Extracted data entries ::
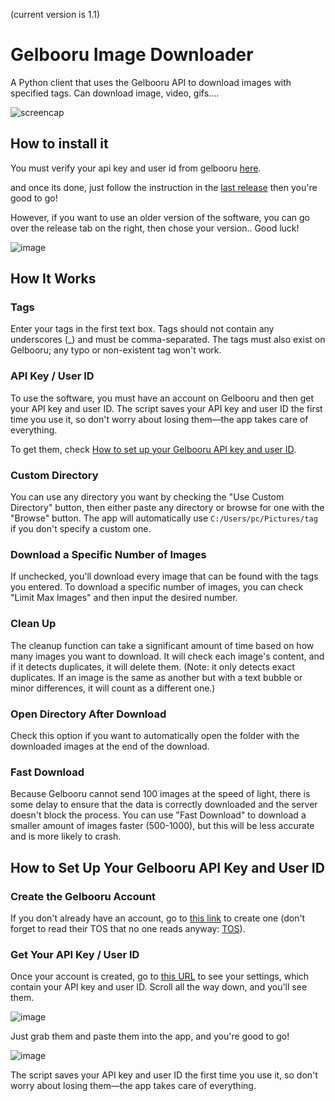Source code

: (current version is 1.1)

# Gelbooru Image Downloader

A Python client that uses the Gelbooru API to download images with specified tags. Can download image, video, gifs....

![screencap](https://github.com/user-attachments/assets/69a499f8-79a4-469e-948d-b640e80da0ff)

## How to install it

You must verify your api key and user id from gelbooru [here](https://github.com/neoluigi4123/Gelbooru-Image-Downloader/edit/main/README.md#how-to-setup-your-gelbooru-api-key-and-user-id).

and once its done, just follow the instruction in the [last release](https://github.com/neoluigi4123/Gelbooru-Image-Downloader/releases/latest) then you're good to go!

However, if you want to use an older version of the software, you can go over  the release tab on the right, then chose your version.. Good luck!

![image](https://github.com/user-attachments/assets/da2f524c-178d-46f3-b609-e8a65f8e25fa)


## How It Works

### Tags
Enter your tags in the first text box. Tags should not contain any underscores (_) and must be comma-separated. The tags must also exist on Gelbooru; any typo or non-existent tag won't work.

### API Key / User ID
To use the software, you must have an account on Gelbooru and then get your API key and user ID. The script saves your API key and user ID the first time you use it, so don't worry about losing them—the app takes care of everything.

To get them, check [How to set up your Gelbooru API key and user ID](https://github.com/neoluigi4123/Gelbooru-Image-Downloader/edit/main/README.md#how-to-setup-your-gelbooru-api-key-and-user-id).

### Custom Directory
You can use any directory you want by checking the "Use Custom Directory" button, then either paste any directory or browse for one with the "Browse" button. The app will automatically use `C:/Users/pc/Pictures/tag` if you don't specify a custom one.

### Download a Specific Number of Images
If unchecked, you'll download every image that can be found with the tags you entered. To download a specific number of images, you can check "Limit Max Images" and then input the desired number.

### Clean Up
The cleanup function can take a significant amount of time based on how many images you want to download. It will check each image's content, and if it detects duplicates, it will delete them. (Note: it only detects exact duplicates. If an image is the same as another but with a text bubble or minor differences, it will count as a different one.)

### Open Directory After Download
Check this option if you want to automatically open the folder with the downloaded images at the end of the download.

### Fast Download
Because Gelbooru cannot send 100 images at the speed of light, there is some delay to ensure that the data is correctly downloaded and the server doesn't block the process. You can use "Fast Download" to download a smaller amount of images faster (500-1000), but this will be less accurate and is more likely to crash.

## How to Set Up Your Gelbooru API Key and User ID

### Create the Gelbooru Account
If you don't already have an account, go to [this link](https://gelbooru.com/index.php?page=account&s=reg) to create one (don't forget to read their TOS that no one reads anyway: [TOS](https://gelbooru.com/tos.php)).

### Get Your API Key / User ID
Once your account is created, go to [this URL](https://gelbooru.com/index.php?page=account&s=options) to see your settings, which contain your API key and user ID. Scroll all the way down, and you'll see them.

![image](https://github.com/user-attachments/assets/90a09294-fded-4016-9a03-daffc88c1f25)

Just grab them and paste them into the app, and you're good to go!

![image](https://github.com/user-attachments/assets/26d6d5b7-7578-4224-9c37-5977b3251922)

The script saves your API key and user ID the first time you use it, so don't worry about losing them—the app takes care of everything.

Work instructions ::
State how many lines of the records contain the word "index". Give that number alone.

Result of the task ::
2